Tuesday, May 08, 2007

Interchange Collapse in Oakland

Lest you think I was lying when I said I had stuff to comment on from last week, I intended to point out a week ago how the collapse of a section of the Maze interchange in Oakland made Rosie O'Donnell's inane conspiracy-mongering about how "fire has never melted steel" look particularly foolish.It really bugs me how these conspiracy nuts pervert the healthy questioning of authority by ignoring actual answers to their questions and reasonable explanations in favor of elaborate schemes that don't make a lick of sense themselves. I'm not going to go into an extensive debunking of conspiracy theories here; Popular Mechanics does a great job of that.

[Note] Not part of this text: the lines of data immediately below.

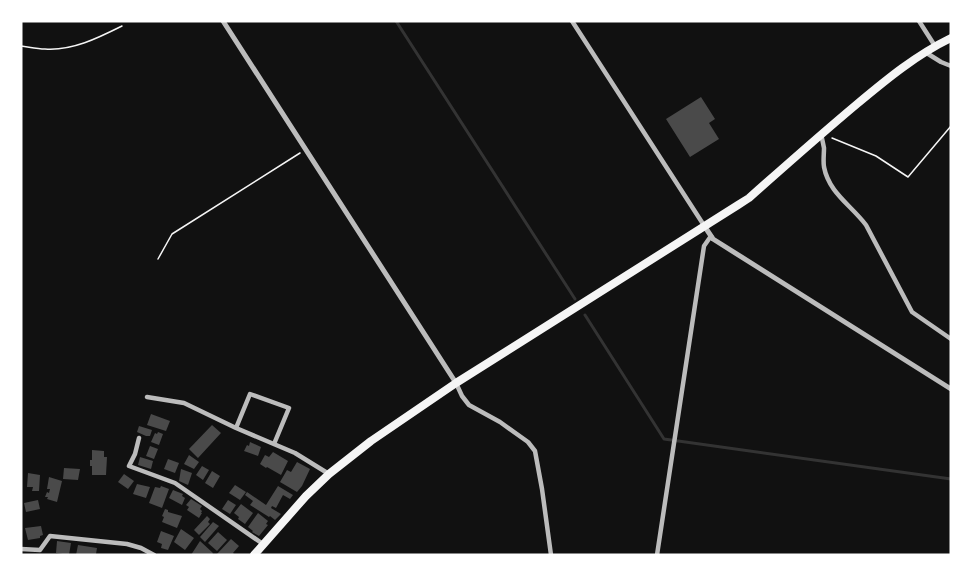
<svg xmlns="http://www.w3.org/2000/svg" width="972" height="576" viewBox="0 0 972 576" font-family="'Fira Sans Condensed',sans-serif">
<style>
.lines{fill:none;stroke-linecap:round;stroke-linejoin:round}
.stream{stroke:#333;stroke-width:3}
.building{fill:#4a4a4a}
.path{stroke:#f5f5f5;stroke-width:1.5}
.minor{stroke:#bcbcbc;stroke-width:4.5}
.tertiary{stroke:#bcbcbc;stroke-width:5}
.trunk{stroke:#f5f5f5;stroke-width:8}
</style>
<rect width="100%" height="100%" fill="#111"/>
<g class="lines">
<path class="stream" d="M396 21 575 299
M585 315 664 439 951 479"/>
</g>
<path class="building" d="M701 97 715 119 709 123 719 139 690 157 666 119Z
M151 414 170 421 166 431 147 425Z
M212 425 221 433 198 458 189 449Z
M139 426 152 430 150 436H146L137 432Z
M158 432 163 434 159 445 151 442 155 433 157 434Z
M250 442 261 447 258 456 244 451 247 445 249 446Z
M150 446 158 449 154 459 146 456Z
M92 450 104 451V457H107L106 475H92V466H90V460H92Z
M273 452 288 461 281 475 267 467 266 468 260 464 265 455 269 457Z
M189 455 199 462 194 469 184 464Z
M140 457 153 461 151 469 138 465Z
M168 459 179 463 175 473 164 469Z
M297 462 310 469 302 486 297 492 280 482 287 470 291 472Z
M202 466 209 470 203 480 196 475Z
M64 468 80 469 78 480 63 479Z
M181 469 192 473 188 485 179 481Z
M212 471 220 476 213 488 205 483Z
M28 473 40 475 39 491H32L33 487H27Z
M124 474 134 481 128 489 118 482Z
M49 477 62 481 57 502 47 499 48 497H45L47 492 49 493 50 489H47Z
M137 484 150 487 146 498 133 494Z
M235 485 246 492 240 500 229 493Z
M161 486 169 489 162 508 149 503 155 487 160 488Z
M278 486 293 495 290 499 283 495 276 508 272 506 271 508 281 514 275 520 270 516 269 517 250 505 253 501 245 495 247 492 266 505Z
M173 490 183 494 182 496 185 498 182 505 169 498Z
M191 499 202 506 200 509 202 511 201 513H202L199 518 187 510 189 507 186 505Z
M38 500 40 509 26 512 24 503Z
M228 500 236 505 230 514 222 509Z
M241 504 253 513 245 524 238 519 239 517 234 513Z
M165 509 168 510V512L182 516 177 528 162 522 164 517 162 516Z
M258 513 268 521 266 524 268 525 259 536 252 532 253 531 248 527Z
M207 516 210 519 208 522 210 524 199 535 194 530Z
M213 522 219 526 205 542 200 537Z
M41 526 43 535 40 536V538L28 540 25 528Z
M181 529 194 538 185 550 174 542Z
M161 531 174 536 168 550 161 548 162 544 157 542Z
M218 532 227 540 217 551 208 543Z
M231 539 239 546 233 553 235 555H216Z
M57 541 71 543 69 555 56 553Z
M200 541 213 553 212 555H191Z
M78 545 97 548 96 554 76 555Z"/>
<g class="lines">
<path class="path" d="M21 46C29 47 37 49 45 49 72 51 98 38 122 26
M832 138 876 156 908 177 951 126
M158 259 172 234 300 153"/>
<path class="minor" d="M572 21 705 227
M919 21 935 46
M925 52 941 62 951 66
M821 134C822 138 823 143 824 148 824 154 823 161 824 167 829 193 851 205 866 225L912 312 951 339
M456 383 462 396 469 405 500 422 528 442 535 451 542 489 551 555
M147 397 184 403 236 428 295 453 329 474
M236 428 250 394 289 408 274 444
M139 438 135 454 129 466 175 483 263 544
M21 549 40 550 50 536 127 544 141 548 154 555
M657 555 704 246 711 236"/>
<path class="tertiary" d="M223 21 456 383
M705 227 713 239 951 389"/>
<path class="trunk" d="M254 555 306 496 329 474 371 441 456 383 738 205 749 198C785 166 820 135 857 104 887 79 916 55 951 38"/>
</g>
<rect width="972" height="576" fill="none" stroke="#ffffff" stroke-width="45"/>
</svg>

The conspiracist mindset is one that operates under two different levels of burden of proof: to the conspiracist, the slightest gaps in information or inconsistencies in eyewitness accounts (anyone who follows breaking news stories knows that it takes a while to sort of what actually happens in a chaotic event) prove that the entire story is false. Meanwhile, their alternate versions of events are taken as gospel when backed only by conjecture and a couple of stray facts. The world of the conspiracy nut is one where failures of the government, military, or large corporations are never the result of miscommunication, incompetence, or human error. To them, nothing happens by accident, and instead there are thousands of people all managing to keep an elaborate tale of misinformation straight. And, oddly enough, they're imagining some big conspiracy willing to murder 3,000 civilians in the World Trade Center to start a war, and yet for some reason this conspiracy has allowed these nuts who claim to have uncovered the "truth" to go about their daily lives with impunity, posting their accusations all over the web without recrimination.

Is everything the government says true? Of course not. But there's a difference between skepticism and a willingness to believe bullshit just because it supports an alternative version of reality.

2 Comments:

At Tuesday, May 8, 2007 at 8:20:00 PM PDT, Anonymous Anonymous said...

http://imgs.xkcd.com/comics/conspiracy_theories.png

 
At Thursday, May 10, 2007 at 8:53:00 PM PDT, Blogger Adam Villani said...

Good comic, there. I had forgotten about "faked moon landing" people. Why is it so hard to believe that people landed on the moon? There's no technological reason why it couldn't be done.